Saved data entries

----

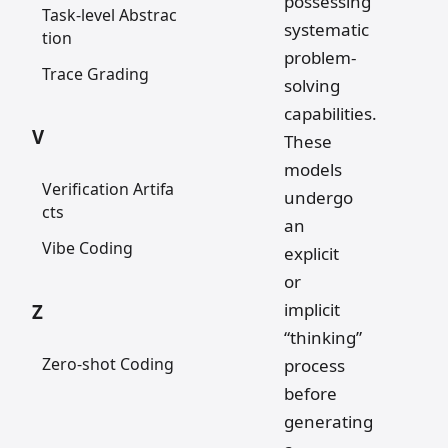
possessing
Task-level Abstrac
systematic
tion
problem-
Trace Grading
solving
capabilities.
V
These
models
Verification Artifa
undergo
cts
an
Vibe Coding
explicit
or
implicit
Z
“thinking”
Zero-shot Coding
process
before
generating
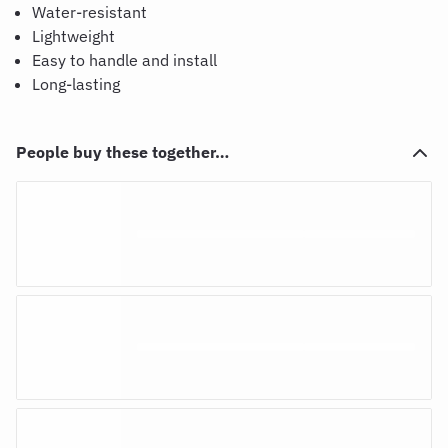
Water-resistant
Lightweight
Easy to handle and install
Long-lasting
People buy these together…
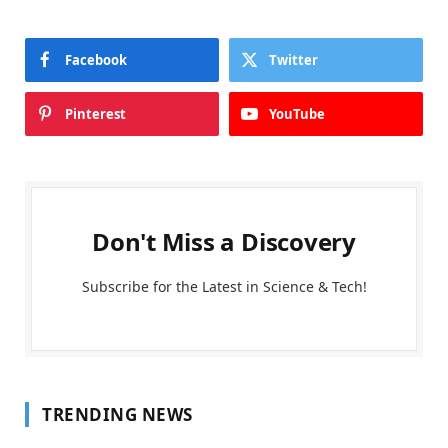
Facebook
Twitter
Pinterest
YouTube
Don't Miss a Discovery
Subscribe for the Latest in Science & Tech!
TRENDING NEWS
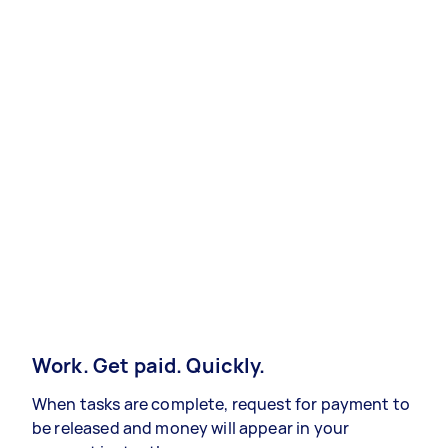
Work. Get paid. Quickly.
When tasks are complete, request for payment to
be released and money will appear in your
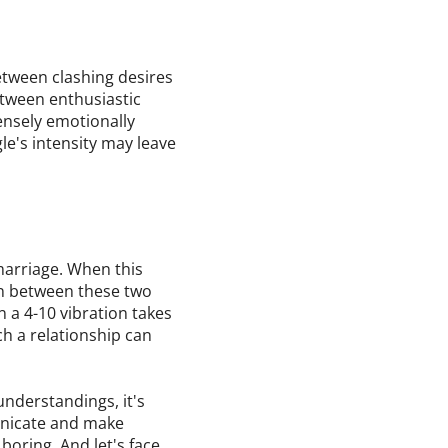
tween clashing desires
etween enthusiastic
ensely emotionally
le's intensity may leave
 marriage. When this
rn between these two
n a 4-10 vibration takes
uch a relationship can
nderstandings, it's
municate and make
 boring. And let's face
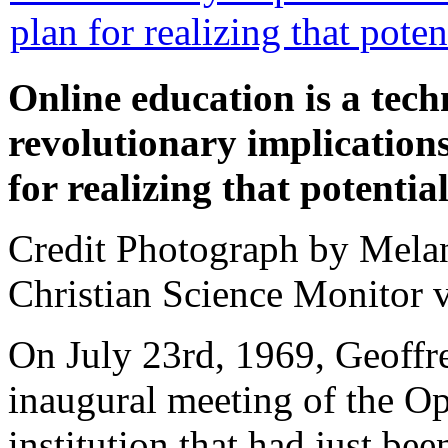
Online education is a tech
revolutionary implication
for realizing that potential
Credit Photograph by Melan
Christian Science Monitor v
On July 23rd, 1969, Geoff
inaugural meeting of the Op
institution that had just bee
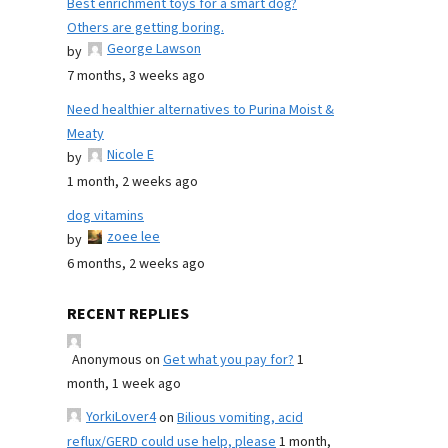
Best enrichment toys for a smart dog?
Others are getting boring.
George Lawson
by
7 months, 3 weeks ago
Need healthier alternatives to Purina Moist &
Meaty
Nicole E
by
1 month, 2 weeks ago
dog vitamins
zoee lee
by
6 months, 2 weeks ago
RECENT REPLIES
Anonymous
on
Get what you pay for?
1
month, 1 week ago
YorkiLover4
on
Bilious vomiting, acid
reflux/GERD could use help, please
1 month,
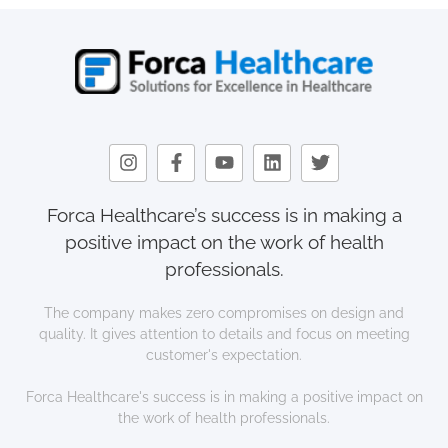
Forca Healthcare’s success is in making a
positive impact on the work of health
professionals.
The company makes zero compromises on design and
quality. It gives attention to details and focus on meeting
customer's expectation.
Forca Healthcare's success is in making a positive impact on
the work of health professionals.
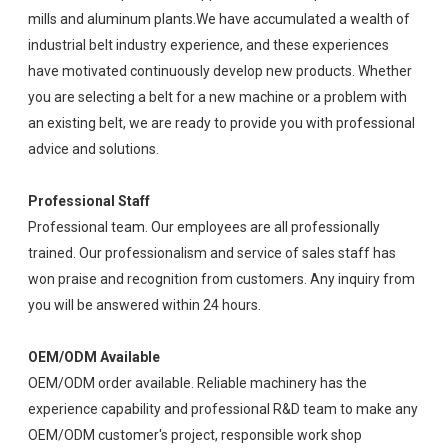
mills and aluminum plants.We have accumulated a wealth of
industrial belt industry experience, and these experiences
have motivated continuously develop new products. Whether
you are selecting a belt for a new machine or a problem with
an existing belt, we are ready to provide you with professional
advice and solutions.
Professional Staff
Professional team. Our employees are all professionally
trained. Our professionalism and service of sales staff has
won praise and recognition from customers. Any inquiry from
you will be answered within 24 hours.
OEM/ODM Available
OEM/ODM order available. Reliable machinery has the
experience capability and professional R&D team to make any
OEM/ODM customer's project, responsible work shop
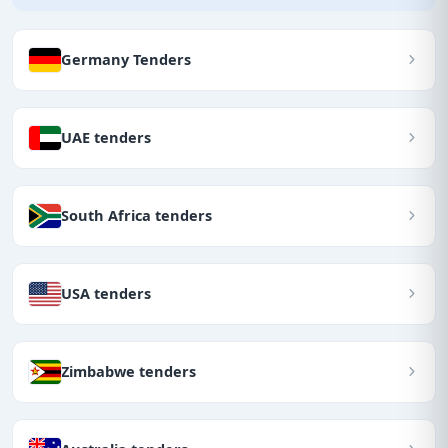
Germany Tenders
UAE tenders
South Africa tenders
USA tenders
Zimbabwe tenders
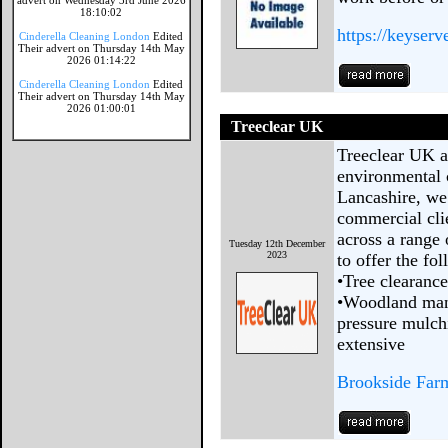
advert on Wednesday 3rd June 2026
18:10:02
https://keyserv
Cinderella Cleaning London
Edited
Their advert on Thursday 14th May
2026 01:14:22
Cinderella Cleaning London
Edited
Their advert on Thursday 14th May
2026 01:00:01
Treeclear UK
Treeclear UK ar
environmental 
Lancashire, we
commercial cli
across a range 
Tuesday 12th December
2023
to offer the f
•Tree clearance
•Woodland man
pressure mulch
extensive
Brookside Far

----

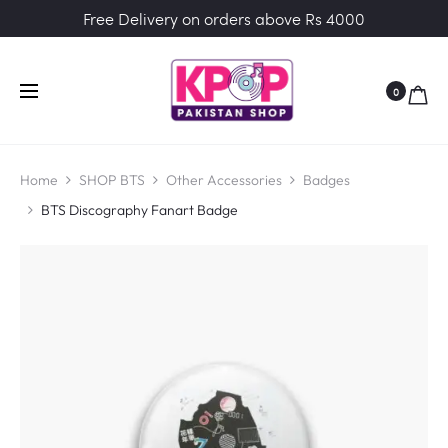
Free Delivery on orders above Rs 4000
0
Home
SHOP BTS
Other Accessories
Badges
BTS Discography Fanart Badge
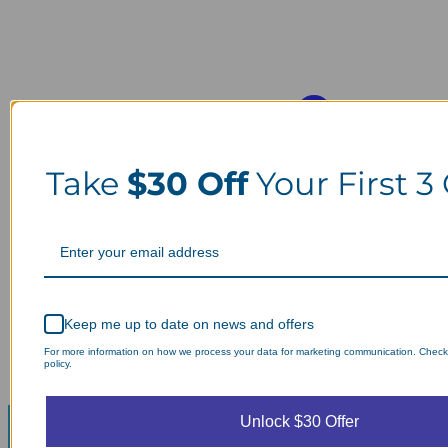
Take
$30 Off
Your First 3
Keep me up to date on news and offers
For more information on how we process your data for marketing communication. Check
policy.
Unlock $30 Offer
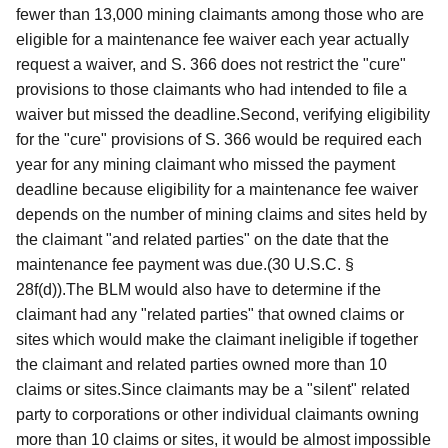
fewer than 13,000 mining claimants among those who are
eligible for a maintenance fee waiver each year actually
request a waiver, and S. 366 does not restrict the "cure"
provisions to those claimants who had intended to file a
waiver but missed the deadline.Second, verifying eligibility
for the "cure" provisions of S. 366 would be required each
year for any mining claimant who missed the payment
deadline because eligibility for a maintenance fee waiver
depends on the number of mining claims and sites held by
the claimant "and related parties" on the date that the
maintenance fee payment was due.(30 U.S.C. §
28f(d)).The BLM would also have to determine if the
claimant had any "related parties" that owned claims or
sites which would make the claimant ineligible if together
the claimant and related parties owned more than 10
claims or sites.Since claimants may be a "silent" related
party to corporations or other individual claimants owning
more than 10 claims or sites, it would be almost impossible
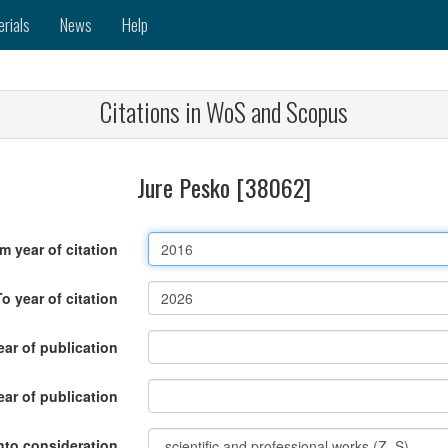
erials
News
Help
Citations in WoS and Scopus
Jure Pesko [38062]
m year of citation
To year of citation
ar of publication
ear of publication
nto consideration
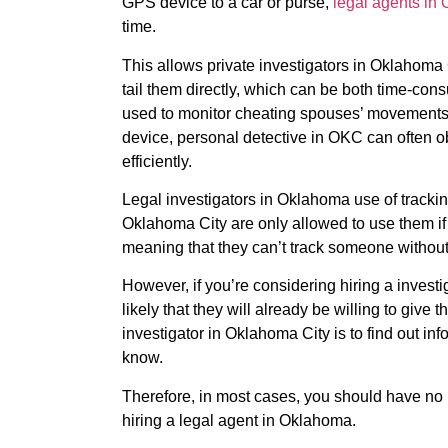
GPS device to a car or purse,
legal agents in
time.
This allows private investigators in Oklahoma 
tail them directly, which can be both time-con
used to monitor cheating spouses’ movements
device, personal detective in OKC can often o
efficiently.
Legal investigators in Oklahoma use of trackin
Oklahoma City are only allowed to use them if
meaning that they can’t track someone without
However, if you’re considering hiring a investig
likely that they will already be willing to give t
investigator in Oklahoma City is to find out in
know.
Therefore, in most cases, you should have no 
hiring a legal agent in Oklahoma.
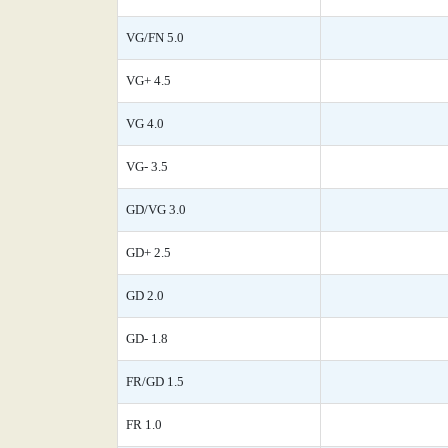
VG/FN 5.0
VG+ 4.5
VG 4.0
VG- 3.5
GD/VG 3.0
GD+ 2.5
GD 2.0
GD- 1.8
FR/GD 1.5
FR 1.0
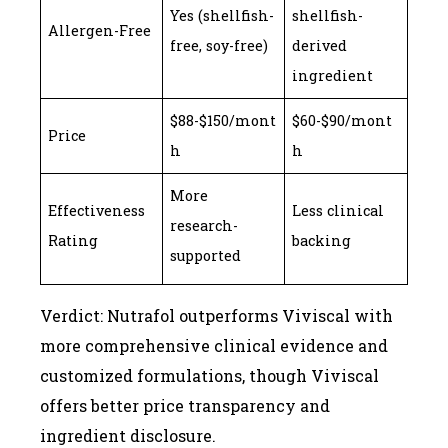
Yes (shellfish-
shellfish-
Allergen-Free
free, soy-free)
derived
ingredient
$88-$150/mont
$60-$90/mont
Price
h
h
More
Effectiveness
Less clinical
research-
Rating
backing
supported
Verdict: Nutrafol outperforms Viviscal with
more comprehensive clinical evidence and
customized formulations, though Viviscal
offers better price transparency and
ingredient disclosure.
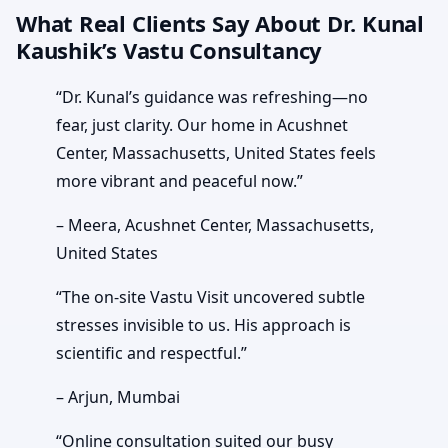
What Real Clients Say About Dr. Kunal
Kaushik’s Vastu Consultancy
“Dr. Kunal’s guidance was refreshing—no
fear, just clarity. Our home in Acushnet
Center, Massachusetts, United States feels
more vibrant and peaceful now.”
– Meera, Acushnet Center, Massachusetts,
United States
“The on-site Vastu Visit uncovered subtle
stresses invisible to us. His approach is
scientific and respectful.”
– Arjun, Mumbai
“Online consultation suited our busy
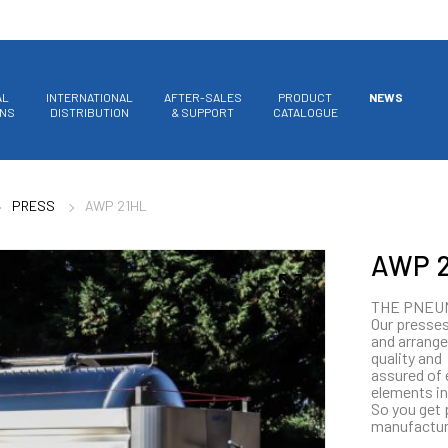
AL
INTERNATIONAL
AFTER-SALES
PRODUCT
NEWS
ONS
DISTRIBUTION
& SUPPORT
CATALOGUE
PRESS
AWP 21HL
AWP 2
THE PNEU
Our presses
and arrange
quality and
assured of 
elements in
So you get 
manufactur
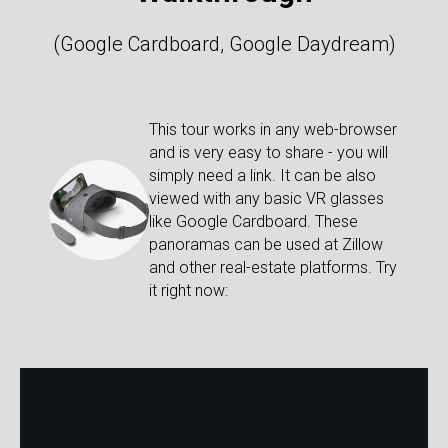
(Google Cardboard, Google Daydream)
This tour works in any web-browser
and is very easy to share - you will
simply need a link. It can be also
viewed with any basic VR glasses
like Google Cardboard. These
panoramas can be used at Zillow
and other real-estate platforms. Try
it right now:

----

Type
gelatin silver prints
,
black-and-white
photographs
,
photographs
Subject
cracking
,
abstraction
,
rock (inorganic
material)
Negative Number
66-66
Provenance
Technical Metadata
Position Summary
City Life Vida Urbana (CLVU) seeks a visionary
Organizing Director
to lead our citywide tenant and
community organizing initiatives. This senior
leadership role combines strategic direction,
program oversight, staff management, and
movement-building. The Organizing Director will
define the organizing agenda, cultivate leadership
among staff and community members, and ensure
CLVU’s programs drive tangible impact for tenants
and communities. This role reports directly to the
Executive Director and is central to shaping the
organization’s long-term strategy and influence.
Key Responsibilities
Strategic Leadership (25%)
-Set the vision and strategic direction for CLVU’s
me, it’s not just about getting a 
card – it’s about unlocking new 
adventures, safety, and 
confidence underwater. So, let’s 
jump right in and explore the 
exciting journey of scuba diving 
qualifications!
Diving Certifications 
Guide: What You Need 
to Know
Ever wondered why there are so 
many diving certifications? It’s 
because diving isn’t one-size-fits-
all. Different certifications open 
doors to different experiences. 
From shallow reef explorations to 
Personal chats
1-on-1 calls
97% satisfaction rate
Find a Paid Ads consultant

----

*What this task involves*
Your task is to find each line in the entries that contains the string "weeks" and copy it.

*Result of the task*
7 months, 3 weeks ago
1 month, 2 weeks ago
6 months, 2 weeks ago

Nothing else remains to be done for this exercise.